[Vision2020] Stay out of jail - beware of spyware

Paul Rumelhart godshatter at yahoo.com
Mon Jan 15 23:49:00 PST 2007


Chasuk wrote:

> Here Paul and I part ways.  If you have children of an age that
> NetNanny might be tempting, keep the computer in the living room.
> Peruse their browser history occasionally and talk to them about
> anything that you find which is objectionable.  I have two children
> whom I safely navigated to adulthood as they navigated the Internet
> hundreds of hours a year, all without mishap.  Yes, the wife and I
> both worked full-time.  Nanny software is no replacement for good
> parenting.  Besides, any moderately intelligent teen can easily
> subvert NetNanny-type products.


Not having kids, I haven't had to worry about this.  I agree that it 
makes sense that actual parenting would beat a software censorship 
product hands down.  I've never used NetNanny or their ilk, and was 
taking it on faith that they did a reasonable job.  I should never have 
recommended something I've never personally used.

>
> Yes!  I run Windows, but I also run Linux.  If you want a copy of
> Ubuntu, I will provide it for you for the price of a blank CD.  If you
> provide the CD,  I will provide Ubuntu gratis.

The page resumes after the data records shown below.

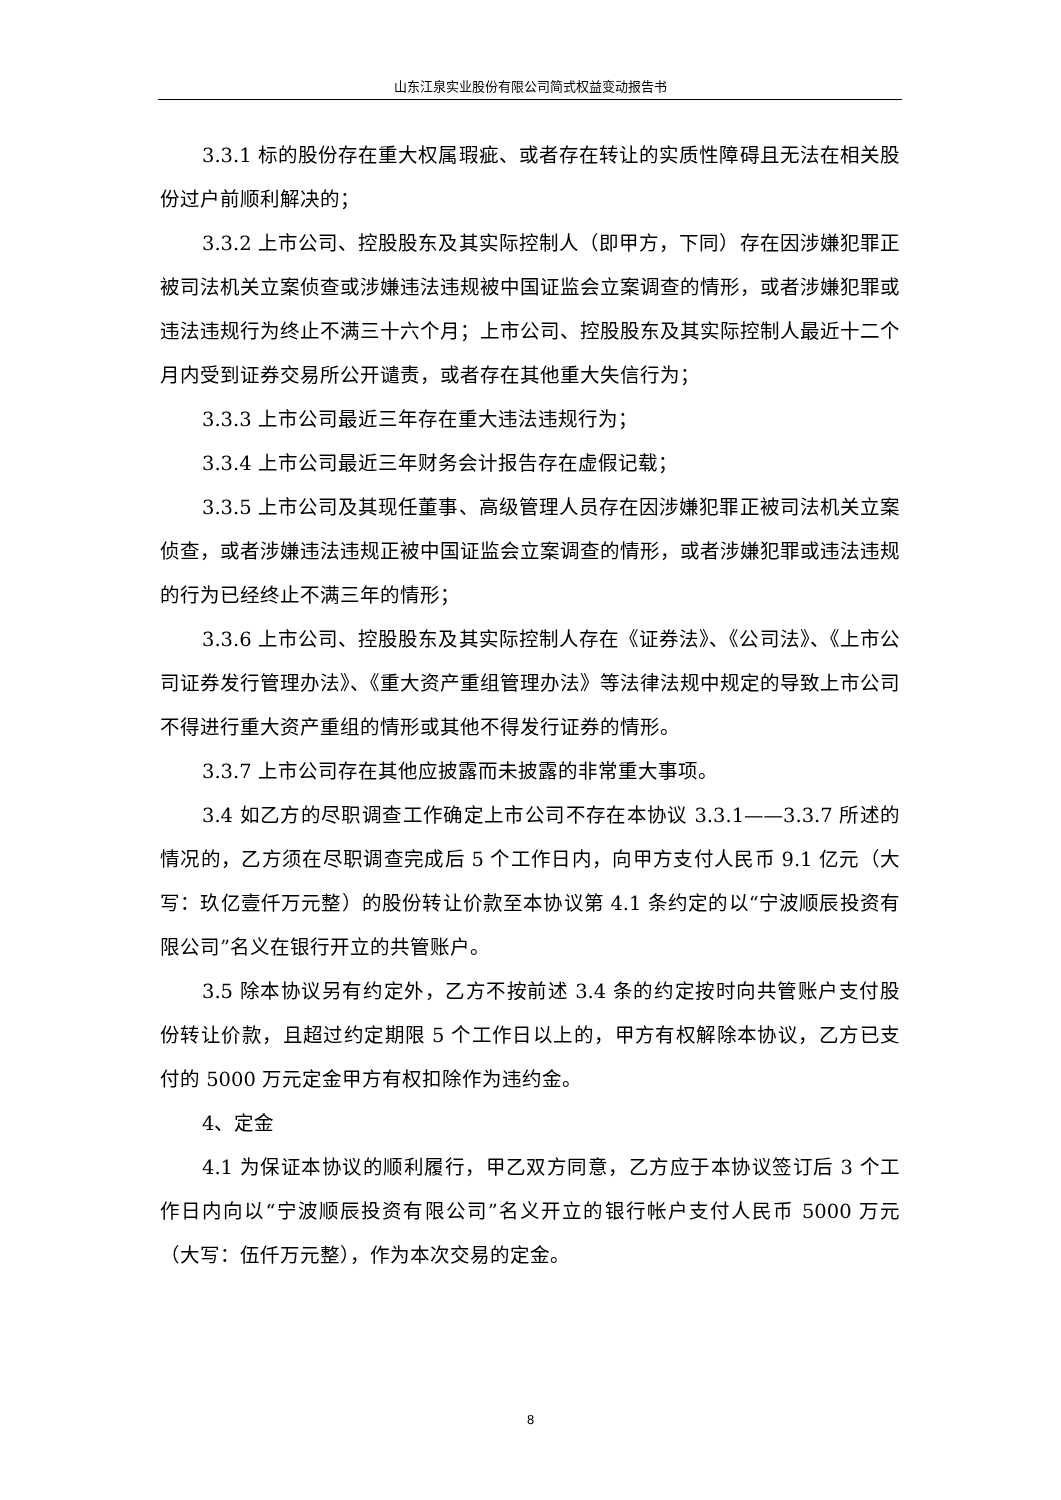山东江泉实业股份有限公司简式权益变动报告书
3.3.1 标的股份存在重大权属瑕疵、或者存在转让的实质性障碍且无法在相关股份过户前顺利解决的；
3.3.2 上市公司、控股股东及其实际控制人（即甲方，下同）存在因涉嫌犯罪正被司法机关立案侦查或涉嫌违法违规被中国证监会立案调查的情形，或者涉嫌犯罪或违法违规行为终止不满三十六个月；上市公司、控股股东及其实际控制人最近十二个月内受到证券交易所公开谴责，或者存在其他重大失信行为；
3.3.3 上市公司最近三年存在重大违法违规行为；
3.3.4 上市公司最近三年财务会计报告存在虚假记载；
3.3.5 上市公司及其现任董事、高级管理人员存在因涉嫌犯罪正被司法机关立案侦查，或者涉嫌违法违规正被中国证监会立案调查的情形，或者涉嫌犯罪或违法违规的行为已经终止不满三年的情形；
3.3.6 上市公司、控股股东及其实际控制人存在《证券法》、《公司法》、《上市公司证券发行管理办法》、《重大资产重组管理办法》等法律法规中规定的导致上市公司不得进行重大资产重组的情形或其他不得发行证券的情形。
3.3.7 上市公司存在其他应披露而未披露的非常重大事项。
3.4 如乙方的尽职调查工作确定上市公司不存在本协议 3.3.1——3.3.7 所述的情况的，乙方须在尽职调查完成后 5 个工作日内，向甲方支付人民币 9.1 亿元（大写：玖亿壹仟万元整）的股份转让价款至本协议第 4.1 条约定的以“宁波顺辰投资有限公司”名义在银行开立的共管账户。
3.5 除本协议另有约定外，乙方不按前述 3.4 条的约定按时向共管账户支付股份转让价款，且超过约定期限 5 个工作日以上的，甲方有权解除本协议，乙方已支付的 5000 万元定金甲方有权扣除作为违约金。
4、定金
4.1 为保证本协议的顺利履行，甲乙双方同意，乙方应于本协议签订后 3 个工作日内向以“宁波顺辰投资有限公司”名义开立的银行帐户支付人民币 5000 万元（大写：伍仟万元整），作为本次交易的定金。
8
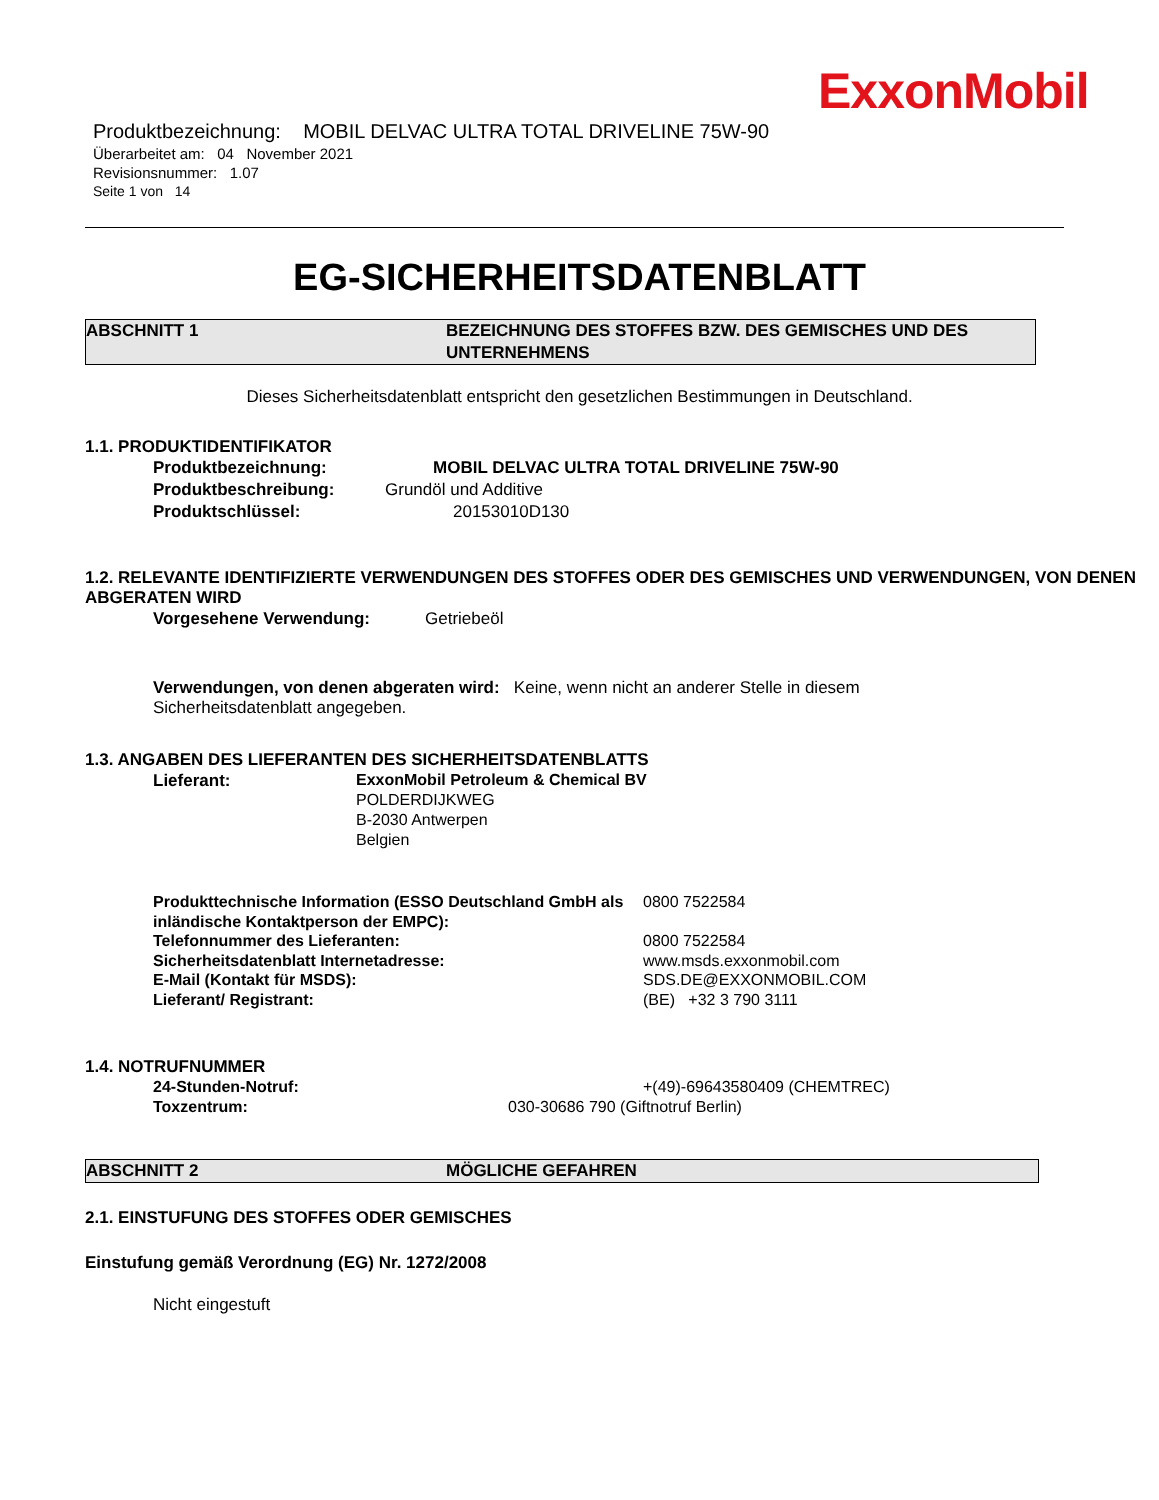ExxonMobil
Produktbezeichnung: MOBIL DELVAC ULTRA TOTAL DRIVELINE 75W-90
Überarbeitet am: 04 November 2021
Revisionsnummer: 1.07
Seite 1 von 14
EG-SICHERHEITSDATENBLATT
ABSCHNITT 1 BEZEICHNUNG DES STOFFES BZW. DES GEMISCHES UND DES UNTERNEHMENS
Dieses Sicherheitsdatenblatt entspricht den gesetzlichen Bestimmungen in Deutschland.
1.1. PRODUKTIDENTIFIKATOR
Produktbezeichnung: MOBIL DELVAC ULTRA TOTAL DRIVELINE 75W-90
Produktbeschreibung: Grundöl und Additive
Produktschlüssel: 20153010D130
1.2. RELEVANTE IDENTIFIZIERTE VERWENDUNGEN DES STOFFES ODER DES GEMISCHES UND VERWENDUNGEN, VON DENEN ABGERATEN WIRD
Vorgesehene Verwendung: Getriebeöl
Verwendungen, von denen abgeraten wird: Keine, wenn nicht an anderer Stelle in diesem Sicherheitsdatenblatt angegeben.
1.3. ANGABEN DES LIEFERANTEN DES SICHERHEITSDATENBLATTS
Lieferant: ExxonMobil Petroleum & Chemical BV
POLDERDIJKWEG
B-2030 Antwerpen
Belgien
Produkttechnische Information (ESSO Deutschland GmbH als inländische Kontaktperson der EMPC): 0800 7522584
Telefonnummer des Lieferanten: 0800 7522584
Sicherheitsdatenblatt Internetadresse: www.msds.exxonmobil.com
E-Mail (Kontakt für MSDS): SDS.DE@EXXONMOBIL.COM
Lieferant/ Registrant: (BE) +32 3 790 3111
1.4. NOTRUFNUMMER
24-Stunden-Notruf: +(49)-69643580409 (CHEMTREC)
Toxzentrum: 030-30686 790 (Giftnotruf Berlin)
ABSCHNITT 2 MÖGLICHE GEFAHREN
2.1. EINSTUFUNG DES STOFFES ODER GEMISCHES
Einstufung gemäß Verordnung (EG) Nr. 1272/2008
Nicht eingestuft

I would also be happy to burn Ubuntu or one of it's brethren (Kubuntu, 
Xubuntu) onto a CD if someone needs it and provides the CD.  It should 
be mentioned that these are so-called "live CDs", meaning that you can 
boot from them and try them out without disturbing your system in the 
slightest.  If you decide to, you can use the same CD to install the 
operating system with.  If you like what you see but don't have an extra 
computer lying about to try it out on and don't want to give up Windows 
completely, then I'd suggest buying a cheap harddrive and getting it put 
into your computer and setting things up to dual-boot.  This way you 
have a choice when you turn your computer on.  You can run mainly in 
Windows and try out Linux when you feel like it, or you can keep your 
main desktop in Linux and reboot to Windows only when you have to.

Soon, the virtualization stuff will be far enough along that you could 
run linux easily with a virtual copy of Windows running on the same 
machine at the same time.  I haven't messed with that yet, though, so I 
don't know how usable it is right now.

For those other Linux geeks out there that might be lurking... I'm 
relatively new to Linux and run Debian stable at the moment.